Winkel setzt sich für eine mutige Reform nach der Sommerpause ein, statt für eine überstürzte und unvollständige Lösung. Seiner Ansicht nach muss eine Steuerreform Entlastungen von über 20 Milliarden Euro für Bürger und Unternehmen bringen.
Er unterstützt einen Plan von Yannick Bury und Florian Dorn, der Steuersenkungen und einen schrittweisen Abbau staatlicher Subventionen vorsieht. Im Gegensatz zum Wirtschaftsflügel seiner Partei zeigt er sich offen für verschiedene Ansätze. Winkel besteht zudem auf einer einheitlichen Kürzung der Subventionen in allen Branchen, um Gerechtigkeit zu gewährleisten.
Er erwartet, dass sowohl die SPD als auch die Union ein System mittragen, das alle Wirtschaftszweige gleich behandelt. Seine Haltung spiegelt eine klare Präferenz für entschlossenes Handeln wider – statt für halbgare Kompromisse.

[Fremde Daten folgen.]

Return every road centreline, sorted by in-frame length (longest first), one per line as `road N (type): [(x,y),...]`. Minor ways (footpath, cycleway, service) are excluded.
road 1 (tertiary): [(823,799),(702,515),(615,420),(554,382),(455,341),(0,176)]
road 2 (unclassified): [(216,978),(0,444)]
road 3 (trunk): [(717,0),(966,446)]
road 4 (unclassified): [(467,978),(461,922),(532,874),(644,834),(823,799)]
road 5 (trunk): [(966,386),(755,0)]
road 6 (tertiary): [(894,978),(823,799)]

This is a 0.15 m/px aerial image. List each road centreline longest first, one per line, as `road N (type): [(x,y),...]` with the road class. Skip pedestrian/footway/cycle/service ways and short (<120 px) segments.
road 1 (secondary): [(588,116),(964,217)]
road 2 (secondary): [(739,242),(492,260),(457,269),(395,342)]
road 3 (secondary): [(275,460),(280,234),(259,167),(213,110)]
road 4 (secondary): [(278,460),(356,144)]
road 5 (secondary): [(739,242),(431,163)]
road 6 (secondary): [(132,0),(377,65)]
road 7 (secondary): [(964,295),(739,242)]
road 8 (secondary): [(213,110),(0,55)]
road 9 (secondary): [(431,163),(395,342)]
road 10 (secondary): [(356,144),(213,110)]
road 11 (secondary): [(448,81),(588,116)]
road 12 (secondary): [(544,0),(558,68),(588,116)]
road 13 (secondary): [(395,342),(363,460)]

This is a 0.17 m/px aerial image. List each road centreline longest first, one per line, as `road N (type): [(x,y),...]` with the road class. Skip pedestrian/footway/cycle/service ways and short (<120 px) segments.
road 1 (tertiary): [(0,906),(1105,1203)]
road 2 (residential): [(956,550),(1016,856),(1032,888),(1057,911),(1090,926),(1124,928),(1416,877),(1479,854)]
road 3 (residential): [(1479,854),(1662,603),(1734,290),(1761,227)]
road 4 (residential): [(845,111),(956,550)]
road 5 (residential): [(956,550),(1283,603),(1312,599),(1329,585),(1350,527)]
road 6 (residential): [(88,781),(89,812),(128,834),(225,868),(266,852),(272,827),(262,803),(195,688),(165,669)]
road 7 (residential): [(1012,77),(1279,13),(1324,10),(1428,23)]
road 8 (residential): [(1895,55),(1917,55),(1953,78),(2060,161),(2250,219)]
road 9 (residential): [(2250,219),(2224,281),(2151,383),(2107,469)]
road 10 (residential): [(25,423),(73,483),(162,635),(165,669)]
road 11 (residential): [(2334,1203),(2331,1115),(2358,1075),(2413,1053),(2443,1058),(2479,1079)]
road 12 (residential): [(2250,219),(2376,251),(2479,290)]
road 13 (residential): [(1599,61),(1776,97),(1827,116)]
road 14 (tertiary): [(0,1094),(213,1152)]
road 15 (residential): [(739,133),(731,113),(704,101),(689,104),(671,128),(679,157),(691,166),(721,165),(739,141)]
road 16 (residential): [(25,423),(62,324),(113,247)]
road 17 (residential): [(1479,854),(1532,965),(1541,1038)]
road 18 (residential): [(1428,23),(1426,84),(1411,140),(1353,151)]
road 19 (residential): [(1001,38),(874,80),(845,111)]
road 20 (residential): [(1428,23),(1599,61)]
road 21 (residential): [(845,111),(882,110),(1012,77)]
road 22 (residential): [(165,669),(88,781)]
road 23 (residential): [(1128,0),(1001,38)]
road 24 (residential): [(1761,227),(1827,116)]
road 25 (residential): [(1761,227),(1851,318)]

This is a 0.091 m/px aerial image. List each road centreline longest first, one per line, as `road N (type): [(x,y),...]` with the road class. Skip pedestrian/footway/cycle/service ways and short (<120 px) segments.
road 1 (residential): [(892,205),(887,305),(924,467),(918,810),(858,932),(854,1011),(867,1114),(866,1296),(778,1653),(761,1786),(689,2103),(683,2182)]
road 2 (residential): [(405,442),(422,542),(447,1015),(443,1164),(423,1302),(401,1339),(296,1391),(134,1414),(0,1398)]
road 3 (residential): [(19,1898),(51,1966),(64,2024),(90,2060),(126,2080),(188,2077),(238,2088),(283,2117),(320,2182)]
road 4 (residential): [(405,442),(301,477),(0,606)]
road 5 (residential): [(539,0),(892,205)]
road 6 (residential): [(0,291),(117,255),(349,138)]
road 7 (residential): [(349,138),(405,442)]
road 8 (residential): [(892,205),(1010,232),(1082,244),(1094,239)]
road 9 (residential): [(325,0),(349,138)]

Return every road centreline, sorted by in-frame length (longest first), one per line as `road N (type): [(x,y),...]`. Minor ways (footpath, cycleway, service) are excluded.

Der Appell des Young-Union-Chefs zur Reform ist mit klaren finanziellen und strukturellen Forderungen verbunden. Eine erfolgreiche Neugestaltung würde erhebliche Entlastungen und eine ausgewogenere Wirtschaftslandschaft bedeuten. Damit ein solcher Plan realisierbar wird, müssten sich die beiden großen Parteien möglicherweise annähern.